Mevalonate molecules are condensed to a 30‐carbon compound, squalene. The alcohol groups of mevalonate are first phosphorylated. Then they multiply phosphorylated mevalonate decarboxylates to make the two compounds isopentenyl pyrophosphate (IPP) and dimethylallyl pyrophosphate (DMAPP).
mevalonate → phosphomevalonate → pyrophosphomevalonate
This is a simple sequence of two phosphorylations using ATP as the donor:
First, the other hydroxyl group of mevalonate accepts a phosphate from ATP. The resulting compound rearranges in an enzyme‐catalyzed reaction, eliminating both CO 2 and phosphate. The 5‐carbon compound that results, IPP, is rapidly isomerized with DMAPP.

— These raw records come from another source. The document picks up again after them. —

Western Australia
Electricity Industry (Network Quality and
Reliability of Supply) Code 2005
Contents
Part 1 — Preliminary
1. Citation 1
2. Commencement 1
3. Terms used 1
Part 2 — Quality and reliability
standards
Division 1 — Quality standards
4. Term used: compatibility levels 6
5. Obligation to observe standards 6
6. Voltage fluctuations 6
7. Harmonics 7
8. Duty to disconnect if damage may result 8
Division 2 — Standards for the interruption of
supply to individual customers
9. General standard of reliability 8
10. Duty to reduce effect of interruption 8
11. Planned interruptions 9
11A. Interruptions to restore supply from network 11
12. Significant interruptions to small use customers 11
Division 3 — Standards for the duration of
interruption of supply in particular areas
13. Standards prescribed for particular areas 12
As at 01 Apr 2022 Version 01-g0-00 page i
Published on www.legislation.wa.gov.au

geranyl and farnesyl pyrophosphates → squalene
In plants and fungi, IPP and DMAPP are the precursors to many so‐called isoprenoid compounds, including natural rubber. In animals, they are mainly precursors to sterols, such as cholesterol. The first step is condensation of one of each to geranyl pyrophosphate, which then condenses with another molecule of IPP to make farnesyl pyrophosphate. Some important membrane‐bound proteins have a farnesyl group added on to them; however, the primary fate of farnesyl pyrophosphate is to accept a pair of electrons from NADPH and condense with another molecule of itself to release both pyrophosphate groups.
The resulting 30‐carbon compound is squalene; it folds into a structure that closely resembles the structure of the steroid rings, although the rings are not closed yet.